An offshore foundation is a valuable tool for protecting one’s assets. Offshore foundation formation is facilitated by a registered licensed agent or lawyer that specializes in offering offshore foundation services, which may be provided along with other services such as offshore bank introduction, legal follow up advice, structural amendments, offshore trust and international business company formation and virtual office.
Offshore foundations comprise of five (5) essential elements. These include the Founder, Foundation Council or Board, Protector, Beneficiaries, Foundation Charter, also known as the Letter of Instructions and the Foundation By-Laws depending on the jurisdiction. Jurisdictions such as St. Kitts require a Foundation secretary when forming an offshore foundation.
The procedure for registering an offshore foundation is practically the same in almost every jurisdiction; and this includes the structure that the offshore foundation takes as well. The Founder of a Foundation, for example, is the person or legal entity that establishes the Foundation. An offshore foundation may be constituted to become effective at the time of constitution or after the death of its founder, by the execution of a private document by the founder whose signature must be certified by a notary public at the place of constitution or directly before a notary public at the place of constitution. All offshore foundations are constituted at a Public or Companies Registry. For persons and corporations seeking complete privacy, the registered offshore agent chosen for its offshore foundation formation services is generally appointed as the Founder of the Foundation. Persons forming an offshore foundation are not required to travel to the jurisdiction since all registration procedures are taken care of by the agent, who is responsible for dealing with the jurisdiction’s Registry on behalf of the client.
The role of an offshore foundation council or board is similar to that of the directors of a company. The names and addresses of the members of a foundation’s council are recorded at the Registrar’s office. Due to this a nominee foundation council can be provided by the registered agent to serve as the council of the foundation as a means of ensuring a greater degree of confidentiality and privacy for the members of the foundation. The nominee council does not have the power to control the council or its assets. The foundation charter is required to lay out the powers and responsibilities of the council. A few of the council’s responsibilities include administering the assets of the foundation and informing the beneficiaries of the financial status of the Foundation.
Most jurisdictions also make provisions for the appointment of a foundation protector a basic requirement for offshore foundation formation. The Protector is the person or legal entity with full control of the Foundation and its assets. The Foundation Council appoints the Protector upon the formation of the Foundation. Once appointed, the Protector is able to change the members of the council at any time that he or she pleases and does not need the approval or authorization of anyone to do so. The protector’s identity remains confidential and is not made public.

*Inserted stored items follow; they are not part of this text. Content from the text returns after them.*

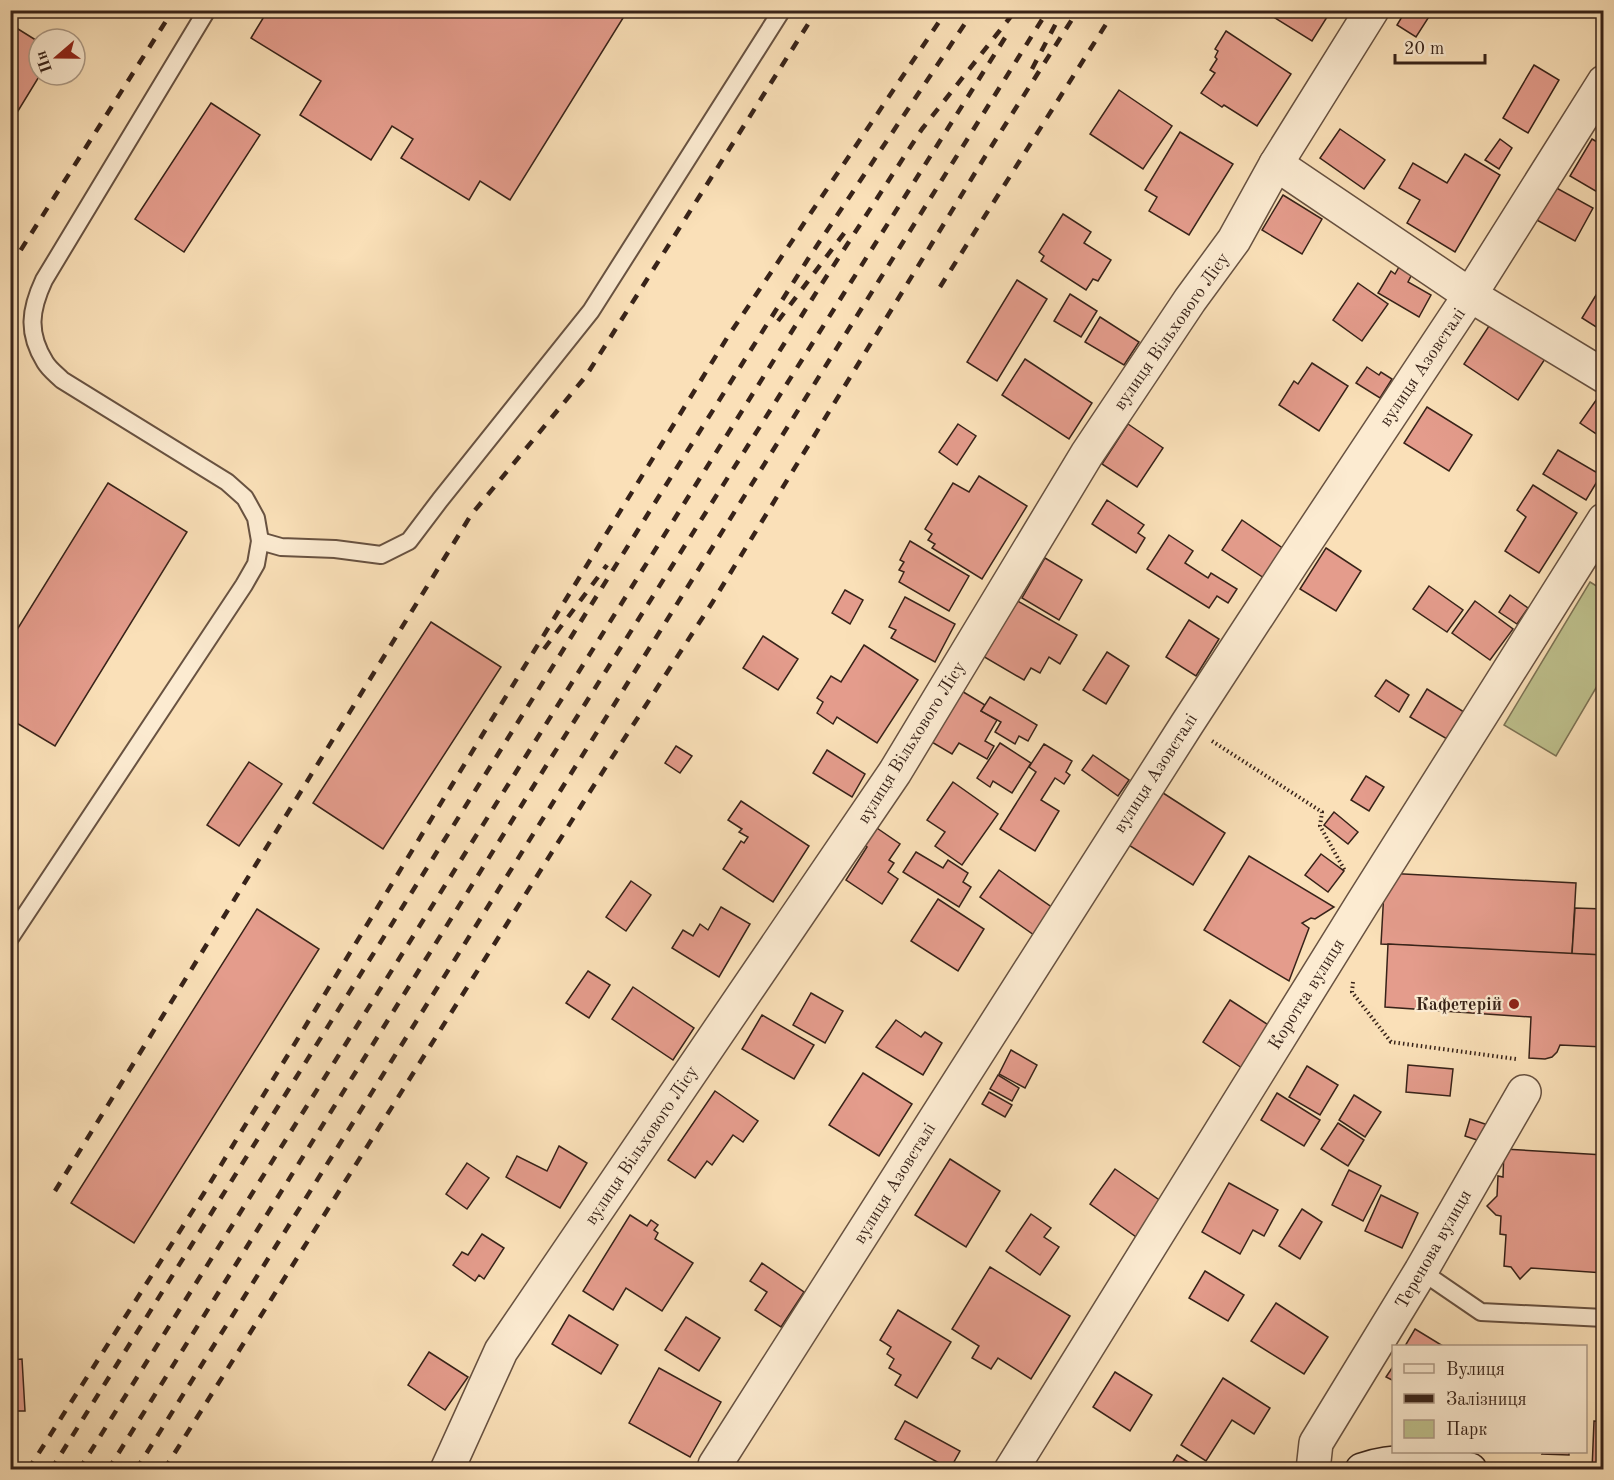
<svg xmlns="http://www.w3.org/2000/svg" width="1614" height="1480" font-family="'Old Standard TT',serif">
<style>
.green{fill:#bfc28e;stroke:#7c7254;stroke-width:1.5}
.building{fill:#e49c8c;stroke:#382319;stroke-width:1.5}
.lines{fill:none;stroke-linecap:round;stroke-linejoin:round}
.lane-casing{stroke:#685241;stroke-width:20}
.street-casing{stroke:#685241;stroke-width:36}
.secondary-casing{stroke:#382319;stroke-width:36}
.path{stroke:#382319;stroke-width:4;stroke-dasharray:1.5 3;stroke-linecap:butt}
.lane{stroke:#fcebd1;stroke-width:16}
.street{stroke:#fcebd1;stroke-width:33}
.secondary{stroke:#fcebd1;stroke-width:33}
.rail{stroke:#382319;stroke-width:4.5;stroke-dasharray:10 10;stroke-linecap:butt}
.poi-dot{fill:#8f2418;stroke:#fcebd1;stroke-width:2}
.labels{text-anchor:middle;stroke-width:4.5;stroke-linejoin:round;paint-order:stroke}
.street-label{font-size:18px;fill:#382319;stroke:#fcebd1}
.poi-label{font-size:18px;font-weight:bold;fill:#382319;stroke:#fcebd1;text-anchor:end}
</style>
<rect width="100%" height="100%" fill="#fae0b8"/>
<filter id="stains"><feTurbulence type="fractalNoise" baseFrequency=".00333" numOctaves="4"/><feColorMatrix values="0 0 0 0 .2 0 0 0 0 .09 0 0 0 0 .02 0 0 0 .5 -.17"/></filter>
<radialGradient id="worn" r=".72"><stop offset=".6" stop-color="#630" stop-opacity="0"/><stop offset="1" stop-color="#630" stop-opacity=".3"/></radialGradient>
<polygon class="green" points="1590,582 1603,590 1603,676 1556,756 1504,725"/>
<g class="building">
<polygon points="268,10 628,10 510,200 480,181 469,200 401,158 413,139 392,126 371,160 300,115 321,81 251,38"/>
<polygon points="1262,10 1323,10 1329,14 1312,41"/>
<polygon points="1406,10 1429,10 1432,12 1416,37 1397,25"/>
<polygon points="10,24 39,42 40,75 10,124"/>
<polygon points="1226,31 1291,74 1257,126 1224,105 1222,107 1201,93 1215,73 1210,70 1217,59 1215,57 1218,51 1215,49"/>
<polygon points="1534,65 1559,80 1528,133 1503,118"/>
<polygon points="1119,90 1172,126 1143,169 1090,134"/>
<polygon points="211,103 260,135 184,252 135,219"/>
<polygon points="1340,129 1385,160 1364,189 1320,158"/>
<polygon points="1180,132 1233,164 1189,235 1149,211 1157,197 1145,190"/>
<polygon points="1500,139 1512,148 1499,169 1485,160"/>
<polygon points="1592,139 1604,146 1604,185 1599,193 1570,176"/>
<polygon points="1465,154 1500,175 1455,252 1407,223 1420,200 1399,188 1413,163 1447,183"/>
<polygon points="1551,185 1593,208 1575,241 1533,218"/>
<polygon points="1283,195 1322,219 1302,254 1262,230"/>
<polygon points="1063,214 1091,232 1084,243 1111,260 1098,281 1093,279 1086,290 1041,261 1044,256 1039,252"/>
<polygon points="1399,267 1412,274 1408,282 1431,295 1419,317 1378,293 1391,271 1395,274"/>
<polygon points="1017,280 1047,299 997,381 967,362"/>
<polygon points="1604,282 1604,332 1582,318"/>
<polygon points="1358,283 1388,304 1362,341 1333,320"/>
<polygon points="1070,294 1097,311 1081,337 1054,321"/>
<polygon points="1100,317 1139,342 1124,365 1085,342"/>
<polygon points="1491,323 1545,359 1518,400 1464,364"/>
<polygon points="1025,359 1092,403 1069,439 1002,395"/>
<polygon points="1312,363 1348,386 1319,431 1279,405 1294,381 1298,384"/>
<polygon points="1367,367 1379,375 1381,372 1392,379 1380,398 1356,383"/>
<polygon points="1599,396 1604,399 1604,439 1580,423"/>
<polygon points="1427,407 1472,435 1449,471 1404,443"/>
<polygon points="958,424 976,436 957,465 939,452"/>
<polygon points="1128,424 1163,448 1137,487 1102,464"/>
<polygon points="1558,450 1601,475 1586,500 1543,474"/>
<polygon points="979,476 1027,506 982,579 932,548 935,544 928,540 932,534 925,529 953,483 969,492"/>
<polygon points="108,483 187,532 55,746 10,719 10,641"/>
<polygon points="1533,485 1577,513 1539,573 1505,551 1526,517 1517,510"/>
<polygon points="1107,500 1144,525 1138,533 1145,538 1136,553 1092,524"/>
<polygon points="1242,520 1284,549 1264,578 1222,550"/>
<polygon points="1169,535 1193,551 1185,563 1208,578 1211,573 1237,589 1228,603 1217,596 1209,608 1147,569"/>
<polygon points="910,541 969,576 949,611 899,582 904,572 899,570 904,562 900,560"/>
<polygon points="1326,548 1361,571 1336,611 1300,589"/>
<polygon points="1045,558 1082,580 1059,620 1022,598"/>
<polygon points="1429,586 1463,610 1447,632 1413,609"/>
<polygon points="845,590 863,600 850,624 832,613"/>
<polygon points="1510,595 1528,608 1517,624 1499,612"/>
<polygon points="905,597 955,624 935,662 891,638 896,630 889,627"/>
<polygon points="1014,599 1077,635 1060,664 1049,657 1040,673 1031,668 1024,680 981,655"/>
<polygon points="1475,601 1513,629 1490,660 1452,633"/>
<polygon points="1189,620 1219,639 1196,676 1166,657"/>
<polygon points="431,622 501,667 383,849 313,803"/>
<polygon points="763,636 798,659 778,690 743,668"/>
<polygon points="864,645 918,680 877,743 837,717 833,724 817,713 823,702 817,698 831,676 841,682"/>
<polygon points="1107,652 1129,666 1106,704 1083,690"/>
<polygon points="1386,680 1409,695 1399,712 1375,696"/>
<polygon points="1427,689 1464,712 1447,739 1410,717"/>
<polygon points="960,690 985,705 981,711 997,720 985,741 994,746 987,759 959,743 952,754 930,741"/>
<polygon points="990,697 1037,725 1028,741 1019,736 1015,744 995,732 1001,722 981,711"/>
<polygon points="1000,743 1031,763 1012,793 993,781 990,787 977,778"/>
<polygon points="1044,744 1072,761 1066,772 1070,775 1064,784 1055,778 1041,800 1059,811 1035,851 1000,829 1036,772 1029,767"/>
<polygon points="676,746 692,756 680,773 665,763"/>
<polygon points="827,750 865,774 852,797 813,773"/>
<polygon points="1093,755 1129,780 1118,796 1082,770"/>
<polygon points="249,762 282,784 239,846 207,825"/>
<polygon points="1366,776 1384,787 1369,811 1351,800"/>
<polygon points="953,782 998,814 962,865 935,846 945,832 927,820"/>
<polygon points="1160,791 1225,833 1193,885 1127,844"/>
<polygon points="741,801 809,846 773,902 723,869 741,841 744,843 748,837 739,832 742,829 728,820"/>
<polygon points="1334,812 1358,832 1348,844 1324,825"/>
<polygon points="871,824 900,844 889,860 894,863 888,872 898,879 882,904 846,880 867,847 859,842"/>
<polygon points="916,852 943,868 948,860 968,873 963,882 971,887 959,907 903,872"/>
<polygon points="1321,854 1344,871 1328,892 1305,875"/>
<polygon points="1249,856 1334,907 1315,919 1311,918 1302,923 1309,928 1289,981 1204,930"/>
<polygon points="999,870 1053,908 1034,935 980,897"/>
<polygon points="1385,873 1576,883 1572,954 1381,944"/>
<polygon points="631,881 651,895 626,931 606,917"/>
<polygon points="938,899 984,929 958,971 911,941"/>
<polygon points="721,907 750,924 719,977 672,948 683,930 693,936 700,924 708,930"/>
<polygon points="1575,908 1604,909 1604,955 1572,954"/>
<polygon points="257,909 319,949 134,1243 71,1203"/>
<polygon points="1388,944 1604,955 1604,1047 1560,1045 1557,1052 1552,1057 1545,1059 1529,1058 1531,1017 1385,1007"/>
<polygon points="588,971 610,985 589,1018 566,1003"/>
<polygon points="633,987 694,1028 673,1060 612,1019"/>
<polygon points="811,993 843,1011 825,1043 793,1025"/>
<polygon points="1230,1000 1270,1026 1242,1068 1203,1042"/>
<polygon points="762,1015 814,1045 794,1079 742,1049"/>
<polygon points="896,1020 921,1037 925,1032 942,1043 923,1075 876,1047"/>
<polygon points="1011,1050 1037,1065 1025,1088 999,1074"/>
<polygon points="1408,1065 1453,1069 1450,1096 1406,1092"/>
<polygon points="1307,1066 1338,1085 1320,1115 1289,1097"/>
<polygon points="863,1073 912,1104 879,1156 829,1125"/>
<polygon points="998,1075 1019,1088 1012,1101 990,1089"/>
<polygon points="715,1091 758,1121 743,1142 733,1135 712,1165 707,1161 695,1178 668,1160"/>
<polygon points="989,1092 1012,1105 1005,1117 982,1104"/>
<polygon points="1277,1093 1320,1120 1304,1146 1261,1120"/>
<polygon points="1354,1095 1381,1112 1365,1137 1339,1120"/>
<polygon points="1470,1119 1488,1125 1483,1142 1465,1136"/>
<polygon points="1338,1123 1364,1140 1348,1166 1321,1149"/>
<polygon points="559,1146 587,1163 560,1208 506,1177 517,1156 547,1171"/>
<polygon points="1504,1149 1604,1155 1604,1273 1531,1268 1520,1279 1511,1267 1504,1266 1506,1235 1500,1234 1501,1216 1496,1215 1487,1206 1497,1196 1498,1176 1503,1177"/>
<polygon points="950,1159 1000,1191 966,1247 915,1215"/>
<polygon points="467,1163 489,1178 467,1209 446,1194"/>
<polygon points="1115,1169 1165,1204 1139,1239 1090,1204"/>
<polygon points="1349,1170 1381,1186 1363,1221 1332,1205"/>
<polygon points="1229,1183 1278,1210 1264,1236 1253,1230 1240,1254 1202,1232"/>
<polygon points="1381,1195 1418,1213 1402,1248 1365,1231"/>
<polygon points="1302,1209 1322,1222 1300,1259 1279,1246"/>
<polygon points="1031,1214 1051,1228 1044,1237 1059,1247 1040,1275 1006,1251"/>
<polygon points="630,1215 647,1226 651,1220 658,1225 654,1230 658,1233 655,1239 693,1263 662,1311 626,1288 613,1310 583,1291"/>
<polygon points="482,1234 504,1248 484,1279 479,1275 475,1281 453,1265 462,1252 468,1255"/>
<polygon points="762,1263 804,1292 781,1327 755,1310 767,1292 750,1281"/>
<polygon points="990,1267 1070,1316 1031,1379 998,1358 991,1369 972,1358 979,1346 952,1329"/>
<polygon points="1205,1271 1244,1295 1228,1321 1189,1298"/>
<polygon points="1276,1303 1328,1337 1304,1374 1251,1341"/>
<polygon points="898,1310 951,1342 917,1398 895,1385 901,1375 889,1368 894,1359 887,1354 891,1347 880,1340"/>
<polygon points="569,1315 618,1345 601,1374 552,1344"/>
<polygon points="686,1317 720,1338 699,1371 665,1350"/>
<polygon points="1415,1329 1443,1346 1405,1346"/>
<polygon points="429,1352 468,1377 445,1410 408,1385"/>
<polygon points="22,1359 25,1411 10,1411 10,1360"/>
<polygon points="1394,1365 1394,1381 1386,1377"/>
<polygon points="659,1368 721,1402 690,1457 629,1423"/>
<polygon points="1115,1372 1152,1395 1130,1431 1093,1407"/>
<polygon points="1223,1378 1270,1408 1254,1434 1232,1420 1206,1461 1181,1445"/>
<polygon points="905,1421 960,1451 950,1469 895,1439"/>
<polygon points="1594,1421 1604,1422 1604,1470 1592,1470"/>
<polygon points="1543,1452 1569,1452 1569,1455 1542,1454"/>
<polygon points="1177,1455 1201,1470 1168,1470"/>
</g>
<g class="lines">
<g class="lane-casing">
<g id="lane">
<polyline points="260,541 281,547 335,549 381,555 409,541 440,500 591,311 782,10"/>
<path d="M 10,938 L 244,585 L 256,564 L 260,541 L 256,518 L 245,498 L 227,482 L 62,380 C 56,374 49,369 45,362 C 27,333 30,310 44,280 L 207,10"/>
<polyline points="1421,1271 1481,1312 1604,1318"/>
</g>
</g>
<g class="street-casing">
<g id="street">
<polyline points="1276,164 1470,295 1604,376"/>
<polyline points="447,1470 501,1351 895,772 1087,454 1190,300 1234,240 1276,164 1372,10"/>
<polyline points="714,1470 715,1465 1187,724 1292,563 1470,295 1604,82"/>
<polyline points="1011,1470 1362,904 1604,520"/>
<polyline points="1313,1470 1316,1443 1421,1271 1524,1092"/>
</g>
</g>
<g class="secondary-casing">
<path id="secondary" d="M 1362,1470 C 1393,1459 1439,1460 1470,1470"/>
</g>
<g class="path">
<polyline points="1212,741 1322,812 1320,826 1345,871"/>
<polyline points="1353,982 1352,992 1391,1042 1516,1059 1516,1062"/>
</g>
<use href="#lane" class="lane"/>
<use href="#street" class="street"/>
<use href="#secondary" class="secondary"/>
<g class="rail">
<polyline points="1032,69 1063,10"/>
<polyline points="10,267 173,10"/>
<polyline points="940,287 1115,10"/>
<polyline points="778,321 848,228"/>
<polyline points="544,649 607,565"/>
<polyline points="55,1191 471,515 586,376 817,10"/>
<polyline points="28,1470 204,1193 489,724 727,338 947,10"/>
<polyline points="51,1470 666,485 808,259 974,10"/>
<polyline points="79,1470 819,288 922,129 1016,10"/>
<polyline points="108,1470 551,758 1008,33"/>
<polyline points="136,1470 1048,10"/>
<polyline points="164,1470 591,790 712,603 986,155 1078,10"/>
</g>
</g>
<circle class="poi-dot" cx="1514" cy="1004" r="6"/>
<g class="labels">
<g class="street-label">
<text transform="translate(1171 331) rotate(-55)" y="6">вулиця Вільхового Лісу</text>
<text transform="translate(1422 367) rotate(-56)" y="6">вулиця Азовсталі</text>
<text transform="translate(911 742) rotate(-58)" y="6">вулиця Вільхового Лісу</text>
<text transform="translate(1155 773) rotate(-57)" y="6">вулиця Азовсталі</text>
<text transform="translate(1306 994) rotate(-58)" y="6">Коротка вулиця</text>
<text transform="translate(641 1145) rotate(-56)" y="6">вулиця Вільхового Лісу</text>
<text transform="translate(894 1183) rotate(-58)" y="6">вулиця Азовсталі</text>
<text transform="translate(1433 1249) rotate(-60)" y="6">Теренова вулиця</text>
</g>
<g class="poi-label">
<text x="1502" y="1010">Кафетерій</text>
</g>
</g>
<rect width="1614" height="1480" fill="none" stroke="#fae0b8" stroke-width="36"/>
<rect x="12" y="12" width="1590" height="1456" fill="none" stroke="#382319" stroke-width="3"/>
<rect x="18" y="18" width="1578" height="1444" fill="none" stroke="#382319" stroke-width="1.5"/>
<rect x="1392" y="1345" width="195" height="108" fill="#fcebd1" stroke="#ae9b87" stroke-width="1.5"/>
<rect x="1404" y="1364" width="30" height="9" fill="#fcebd1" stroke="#ae9b87" stroke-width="1.5"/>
<text x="1446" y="1375" font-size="18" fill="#382319">Вулиця</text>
<rect x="1404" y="1394" width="30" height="9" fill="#382319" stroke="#ae9b87" stroke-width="1.5"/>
<text x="1446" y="1405" font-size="18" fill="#382319">Залізниця</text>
<rect x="1404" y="1420" width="30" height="18" fill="#bfc28e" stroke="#ae9b87" stroke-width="1.5"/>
<text x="1446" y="1435" font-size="18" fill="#382319">Парк</text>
<g transform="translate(57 57) rotate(250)"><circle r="28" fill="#fcebd1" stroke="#ae9b87" stroke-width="1.5"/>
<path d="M0-4.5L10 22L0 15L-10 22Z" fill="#8f2418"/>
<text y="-9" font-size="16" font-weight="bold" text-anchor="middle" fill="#382319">Пн</text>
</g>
<path d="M1395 54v9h90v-9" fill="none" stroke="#382319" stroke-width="3"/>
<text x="1404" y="54" font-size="18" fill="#382319" stroke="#fcebd1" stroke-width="4.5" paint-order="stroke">20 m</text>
<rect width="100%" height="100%" filter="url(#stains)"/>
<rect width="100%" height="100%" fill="url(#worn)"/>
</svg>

The assets of the foundation are ‘inherited’ by or distributed to a beneficiary. One or more beneficiary can be named by the foundation’s founder. The beneficiaries of a foundation can be a natural person or legal entity. The protector and the beneficiary of a foundation may or may not be the same person or corporation. Whereas the Protector has control over the way in which the foundation is governed, the beneficiary “inherits” the foundation’s assets. Thus, should the Protector and the Beneficiary be the same person, then he or she both controls and inherits the offshore foundation, whereas if the Protector is not a beneficiary, then he or she only controls the foundation and plays the role of a Trustee in a Trust.
The Foundation Charter is absolutely essential in offshore foundation formation because it is the document used for regulating the offshore foundation’s functions and operations. The Foundation Charter is often referred to as the Letter of Wishes. Upon its formation, a Foundation that does not have a Charter registered at the Registry or operates contrary to the clauses of the Charter can be revoked and made inexistent under the Foundation Laws of the given jurisdiction.
In setting up a Panama Foundation, a document containing the By-Laws of the Foundation can be prepared as a means of formality. However, this is not entirely necessary since the relevant laws of the Foundation and the wishes of the Protector are already stipulated in the Foundation Charter.